So what can be done to stop this trend?

Luckily, we have several local groups who focus on helping those who struggle with addiction. Buddy’s Purpose, Dusty Roads and the Perfectly Flawed Foundation all work to spread awareness and help those in need.

Everyone should consider donating time or money to these organizations because addiction is something that impacts our community as a whole. When addiction becomes fatal, it means the loss of a child, sibling or spouse. There are young children growing up without parents because of this epidemic.

We also need to be proactive and try helping those who have yet to reach out for help. While addiction can happen to anyone, people may be more prone to abuse drugs and alcohol if they are dealing with mental health issues, anxiety or stress.

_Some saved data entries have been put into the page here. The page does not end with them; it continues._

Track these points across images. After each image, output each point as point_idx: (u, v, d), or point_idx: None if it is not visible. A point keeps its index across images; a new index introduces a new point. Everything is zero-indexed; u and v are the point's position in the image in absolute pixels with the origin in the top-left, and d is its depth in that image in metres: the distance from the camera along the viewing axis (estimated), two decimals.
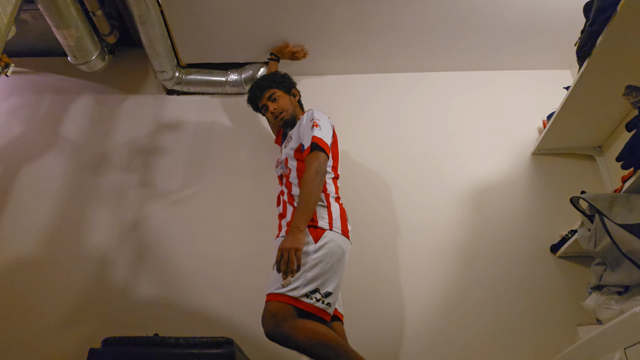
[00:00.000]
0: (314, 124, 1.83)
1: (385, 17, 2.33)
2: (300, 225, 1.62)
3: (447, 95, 2.63)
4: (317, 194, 1.68)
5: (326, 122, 1.89)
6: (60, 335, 2.09)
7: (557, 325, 2.05)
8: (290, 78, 2.17)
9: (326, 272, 1.60)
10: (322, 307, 1.56)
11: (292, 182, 1.84)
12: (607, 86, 1.91)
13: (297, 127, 1.95)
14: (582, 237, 1.69)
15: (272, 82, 2.09)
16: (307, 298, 1.55)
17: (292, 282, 1.56)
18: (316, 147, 1.76)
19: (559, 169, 2.38)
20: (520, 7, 2.26)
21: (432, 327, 2.08)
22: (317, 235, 1.65)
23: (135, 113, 2.65)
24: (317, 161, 1.73)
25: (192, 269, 2.22)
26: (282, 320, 1.50)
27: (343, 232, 1.71)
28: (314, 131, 1.80)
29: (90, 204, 2.39)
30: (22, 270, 2.23)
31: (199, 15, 2.33)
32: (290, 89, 2.13)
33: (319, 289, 1.57)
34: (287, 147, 1.96)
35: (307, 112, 1.95)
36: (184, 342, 1.57)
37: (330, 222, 1.70)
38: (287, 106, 2.06)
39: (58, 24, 2.12)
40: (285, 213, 1.82)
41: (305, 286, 1.55)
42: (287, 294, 1.54)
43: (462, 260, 2.20)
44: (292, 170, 1.87)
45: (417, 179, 2.40)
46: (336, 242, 1.67)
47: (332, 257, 1.63)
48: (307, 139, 1.81)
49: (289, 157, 1.91)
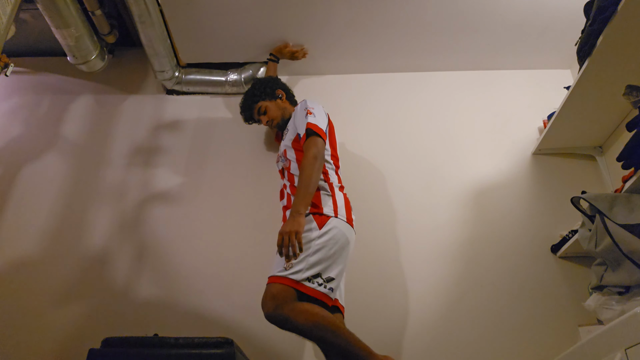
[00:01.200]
0: (307, 112, 1.87)
1: (385, 17, 2.32)
2: (300, 209, 1.62)
3: (447, 95, 2.62)
4: (316, 178, 1.69)
5: (320, 109, 1.91)
6: (60, 335, 2.09)
7: (558, 325, 2.04)
8: (270, 80, 2.21)
9: (329, 257, 1.61)
10: (324, 291, 1.57)
11: (294, 174, 1.85)
12: (608, 86, 1.91)
13: (293, 119, 1.99)
14: (583, 238, 1.69)
15: (255, 97, 2.17)
16: (308, 282, 1.55)
17: (294, 265, 1.57)
18: (311, 132, 1.79)
19: (559, 169, 2.38)
20: (520, 7, 2.26)
21: (433, 327, 2.08)
22: (322, 221, 1.66)
23: (135, 113, 2.65)
24: (315, 146, 1.75)
25: (192, 269, 2.22)
26: (283, 302, 1.52)
27: (348, 220, 1.72)
28: (308, 118, 1.83)
29: (90, 203, 2.38)
30: (22, 271, 2.23)
31: (198, 15, 2.32)
32: (274, 92, 2.17)
33: (321, 274, 1.58)
34: (284, 139, 2.00)
35: (300, 103, 1.98)
36: (183, 342, 1.57)
37: (335, 209, 1.71)
38: (275, 114, 2.14)
39: (57, 23, 2.12)
40: (289, 205, 1.82)
41: (308, 270, 1.57)
42: (289, 277, 1.55)
43: (462, 261, 2.20)
44: (291, 161, 1.89)
45: (417, 179, 2.40)
46: (340, 229, 1.68)
47: (336, 244, 1.64)
48: (302, 127, 1.84)
49: (287, 149, 1.93)
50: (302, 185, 1.67)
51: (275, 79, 2.24)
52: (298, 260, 1.57)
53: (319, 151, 1.74)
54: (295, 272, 1.56)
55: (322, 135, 1.80)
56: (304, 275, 1.56)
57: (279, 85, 2.21)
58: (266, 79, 2.24)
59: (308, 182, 1.67)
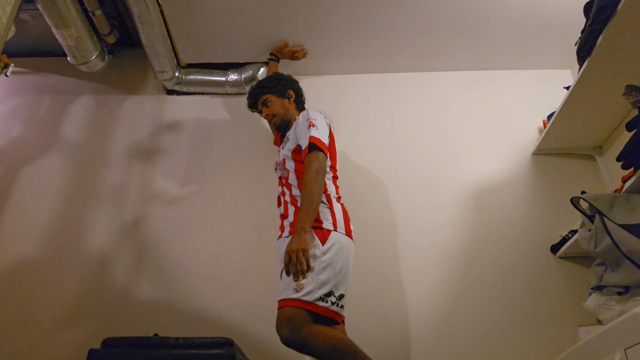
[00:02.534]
0: (310, 123, 1.84)
1: (385, 17, 2.32)
2: (306, 226, 1.61)
3: (447, 95, 2.62)
4: (319, 193, 1.69)
5: (322, 121, 1.90)
6: (60, 335, 2.09)
7: (558, 325, 2.05)
8: (287, 78, 2.18)
9: (337, 274, 1.60)
10: (337, 310, 1.56)
11: (292, 184, 1.84)
12: (607, 86, 1.91)
13: (294, 128, 1.95)
14: (583, 238, 1.69)
15: (264, 88, 2.14)
16: (322, 302, 1.54)
17: (304, 286, 1.54)
18: (314, 147, 1.77)
19: (559, 169, 2.38)
20: (520, 7, 2.26)
21: (433, 327, 2.08)
22: (324, 237, 1.65)
23: (135, 113, 2.65)
24: (317, 161, 1.74)
25: (192, 270, 2.22)
26: (299, 325, 1.49)
27: (347, 233, 1.72)
28: (310, 131, 1.81)
29: (90, 204, 2.39)
30: (23, 271, 2.23)
31: (199, 15, 2.32)
32: (285, 91, 2.13)
33: (333, 292, 1.57)
34: (284, 148, 1.97)
35: (302, 113, 1.95)
36: (183, 342, 1.57)
37: (334, 222, 1.70)
38: (277, 110, 2.10)
39: (57, 23, 2.12)
40: (287, 214, 1.82)
41: (319, 289, 1.55)
42: (301, 299, 1.53)
43: (462, 261, 2.20)
44: (290, 171, 1.87)
45: (417, 179, 2.40)
46: (342, 243, 1.67)
47: (341, 259, 1.63)
48: (304, 140, 1.82)
49: (287, 159, 1.91)
50: (305, 201, 1.66)
51: (293, 81, 2.21)
52: (307, 280, 1.55)
53: (321, 166, 1.74)
54: (307, 292, 1.53)
55: (324, 150, 1.79)
56: (316, 295, 1.53)
57: (292, 87, 2.17)
58: (285, 76, 2.20)
59: (311, 199, 1.66)
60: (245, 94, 2.62)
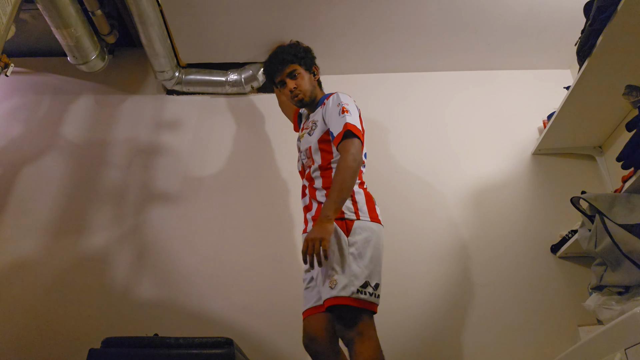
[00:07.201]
0: (342, 109, 1.69)
1: (385, 17, 2.32)
2: (330, 214, 1.52)
3: (447, 95, 2.62)
4: (352, 183, 1.59)
5: (354, 106, 1.76)
6: (60, 335, 2.09)
7: (558, 325, 2.05)
8: (312, 52, 1.99)
9: (368, 263, 1.55)
10: (374, 300, 1.53)
11: (314, 177, 1.74)
12: (607, 86, 1.91)
13: (323, 112, 1.78)
14: (583, 238, 1.69)
15: (295, 57, 1.90)
16: (360, 294, 1.49)
17: (338, 282, 1.50)
18: (350, 134, 1.63)
19: (559, 169, 2.38)
20: (520, 7, 2.26)
21: (433, 327, 2.08)
22: (348, 227, 1.58)
23: (135, 113, 2.65)
24: (354, 147, 1.61)
25: (192, 269, 2.22)
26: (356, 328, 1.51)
27: (372, 219, 1.63)
28: (345, 117, 1.66)
29: (90, 204, 2.38)
30: (23, 270, 2.23)
31: (199, 15, 2.32)
32: (312, 65, 1.95)
33: (369, 282, 1.52)
34: (311, 134, 1.80)
35: (332, 97, 1.79)
36: (183, 342, 1.57)
37: (356, 211, 1.62)
38: (306, 87, 1.88)
39: (57, 23, 2.12)
40: (310, 206, 1.74)
41: (353, 283, 1.50)
42: (339, 295, 1.49)
43: (462, 261, 2.20)
44: (314, 162, 1.75)
45: (417, 179, 2.40)
46: (367, 230, 1.60)
47: (368, 247, 1.57)
48: (336, 126, 1.67)
49: (313, 147, 1.77)
50: (336, 188, 1.56)
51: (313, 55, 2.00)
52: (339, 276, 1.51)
53: (358, 153, 1.61)
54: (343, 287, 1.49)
55: (361, 137, 1.66)
56: (352, 289, 1.49)
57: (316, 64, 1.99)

We need to reach out to family, friends and neighbors when they are going through difficult times. We also need to be willing to have difficult conversations with those we think might be developing a dependence on either drugs or alcohol.

Beyond that, there are still a lot of improvements that need to be made in health care. There are not a lot of local options when it comes to addiction treatments. We need to improve access and finds ways to make it more affordable.

We also need doctors to be responsible when prescribing painkillers because we’ve seen many people get addicted after taking pain pills following an accident or injury.

We also need scientists to continue researching the causes of addiction because we still have so many unanswered questions when it comes what causes addiction and how best to treat it.

This is not an easy problem to tackle. It’s one that many of us are already aware of, and there are many wonderful people already working hard to combat the issue. But it is something we all must keep thinking about until more solutions are found.